**** Data records ****

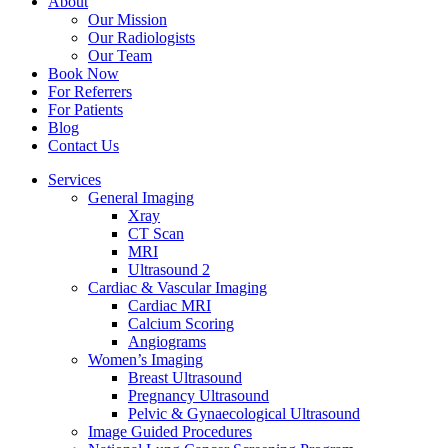
About
Our Mission
Our Radiologists
Our Team
Book Now
For Referrers
For Patients
Blog
Contact Us
Services
General Imaging
Xray
CT Scan
MRI
Ultrasound 2
Cardiac & Vascular Imaging
Cardiac MRI
Calcium Scoring
Angiograms
Women’s Imaging
Breast Ultrasound
Pregnancy Ultrasound
Pelvic & Gynaecological Ultrasound
Image Guided Procedures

****

## Try it
Please, without any pictures, retype the records exactly as they appear.

## Response for this exercise
About
Our Mission
Our Radiologists
Our Team
Book Now
For Referrers
For Patients
Blog
Contact Us
Services
General Imaging
Xray
CT Scan
MRI
Ultrasound 2
Cardiac & Vascular Imaging
Cardiac MRI
Calcium Scoring
Angiograms
Women’s Imaging
Breast Ultrasound
Pregnancy Ultrasound
Pelvic & Gynaecological Ultrasound
Image Guided Procedures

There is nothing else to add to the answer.